From 1903 to 1932 the Jellico Coal Company operated in Mountain Ash, employing approximately 250 people. Other nearby coal towns were Pleasant View, Saxton, Kensee, and Red Ash.

Coal was first discovered in the area around 1878 and was part of the larger Jellico coal bed that stretched across Whitley County and over the Tennessee border. The coal mined from this region was considered to be of "high quality" and more than two million tons were produced at the mines' peak in 1940 in nearly Campbell County, Tennessee. Whitley County was the second leading county in Kentucky for coal production from 1890 to 1896 and 1899 to 1902. 471,538 net tons of coal were mined in 1923 in Whitley County, with 1,369 workers in the industry (1,149 of those worked underground).

Miners in Mountain Ash were issued company scrip tokens bearing the town's name and their value. These tokens were used at commissaries and company-run shops as money for essentials. Many of these tokens survive today and can be purchased via online platforms such as eBay for less than twenty U.S. dollars.

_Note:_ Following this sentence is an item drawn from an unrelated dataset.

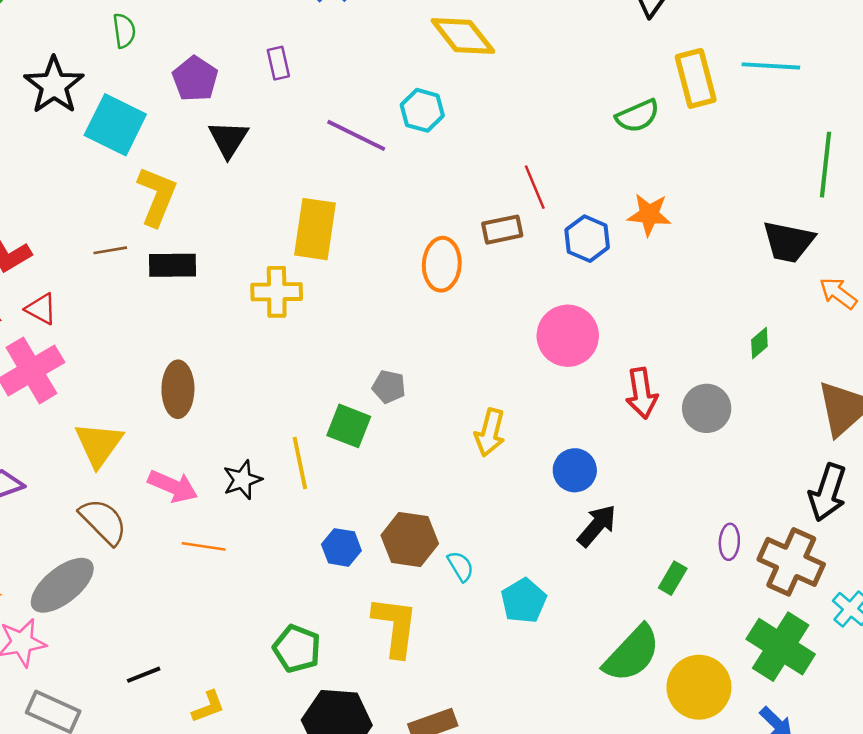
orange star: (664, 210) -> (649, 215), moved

Mining in the area around Mountain Ash dropped off considerably after the Second World War, leading to a gradual decrease in population as residents moved elsewhere for work in the 1950s and 1960s. Both Whitley County and Campbell County lost nearly 20% of their population from 1950 to 1960. The population has since recovered with nearby towns such as Jellico and Williamsburg reporting population growth in recent decades.